▶ _Brano fornito_
----
L’autore di "Le correzioni" è ormai un tuttologo. Che risponde su Obama e Jobs. Sempre politically correct

di Jacopo Guerriero

Manca poco e poi non si sopporterà più Jonathan Franzen. O almeno quello che di lui rimane nella parabola da scrittore a icona che conosce sempre il segreto della fama. C’era una volta il grande narratore americano che scriveva, pensava e poi, con intelligenza, ti svelava il dietro le quinte di un’opera, i diversi registri, le immagini, i vincoli e le libertà licenziose dell’intelligenza narrativa. Oggi no, restano le interviste di un Alessandro Baricco globale, dall’Italia telefonano e gli chiedono di Obama e Steve Jobs. Lui, sciagurato, risponde con giuste risposte ed è sempre politically correct, c’è stato l’endorsement per Barack, educato e gentile, un sollievo liberal per tutti. Poi, quanto è sexy l’estetica dei suoi indumenti: nessuno, c’è da scommettere, è così capace di oscillare tra smoking e camicia a scacchi.

E però uno scrittore non è un guru. Michele Serra pensa male di Twitter e lo scrive, Franzen non ne ha bisogno. Ridateci l’autore di metafore sublimi e personaggi che ricordiamo, capaci di dolore, di esattezza, cartine di tornasole di quella quotidianità a stelle e strisce che sempre scorre e in cui siamo riusciti a ritrovare proprio tutto di noi: storie personali, ossessioni, esperienza, germi di visione del mondo. No, la semplificazione non è un altare cui inginocchiarsi. Si può parlare di Franzen e non è necessario schematizzare o pensare cheLe correzioni siano l’America di Bill Clinton, Libertà, quella di George Bush e poi, sul finale, arriva Obama. Che al nostro, diciamolo, ha solo dato il bacio di Giuda, perché adesso tutti si ricordano solo di quello, che il presidente è il lettore numero uno di Jonathan ma che c’entra, che ce ne importa?

La notizia è un’altra, la regola ogm vale per le carote, per i libri, ma soprattutto per gli scrittori: bene pubblico nominalmente indirizzato a mille scopi (tra l’altro: intrattenere, fare riflettere, sconvolgere o scandalizzare) ma che se si modificano in corso d’opera e scelgono un fine differente (orientare il gusto, giocare al grillo, spacciare la propria immagine di autore ipercool cui i fan rubano gli occhiali) si consegnano a un destino da ologramma di se stessi. E non ci piace.
----
▶ _Materiale di partenza_

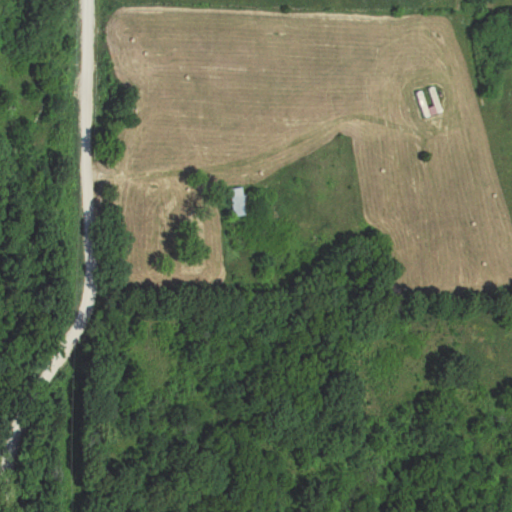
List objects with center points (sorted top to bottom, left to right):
----
▶ _Scopo del compito_
Estrai dall'articolo su Jonathan Franzen il passo che comincia con "Manca poco e" e prosegue fino a "camicia a scacchi.", riportandolo parola per parola.

▶ _Risposta attesa_
Manca poco e poi non si sopporterà più Jonathan Franzen. O almeno quello che di lui rimane nella parabola da scrittore a icona che conosce sempre il segreto della fama. C’era una volta il grande narratore americano che scriveva, pensava e poi, con intelligenza, ti svelava il dietro le quinte di un’opera, i diversi registri, le immagini, i vincoli e le libertà licenziose dell’intelligenza narrativa. Oggi no, restano le interviste di un Alessandro Baricco globale, dall’Italia telefonano e gli chiedono di Obama e Steve Jobs. Lui, sciagurato, risponde con giuste risposte ed è sempre politically correct, c’è stato l’endorsement per Barack, educato e gentile, un sollievo liberal per tutti. Poi, quanto è sexy l’estetica dei suoi indumenti: nessuno, c’è da scommettere, è così capace di oscillare tra smoking e camicia a scacchi.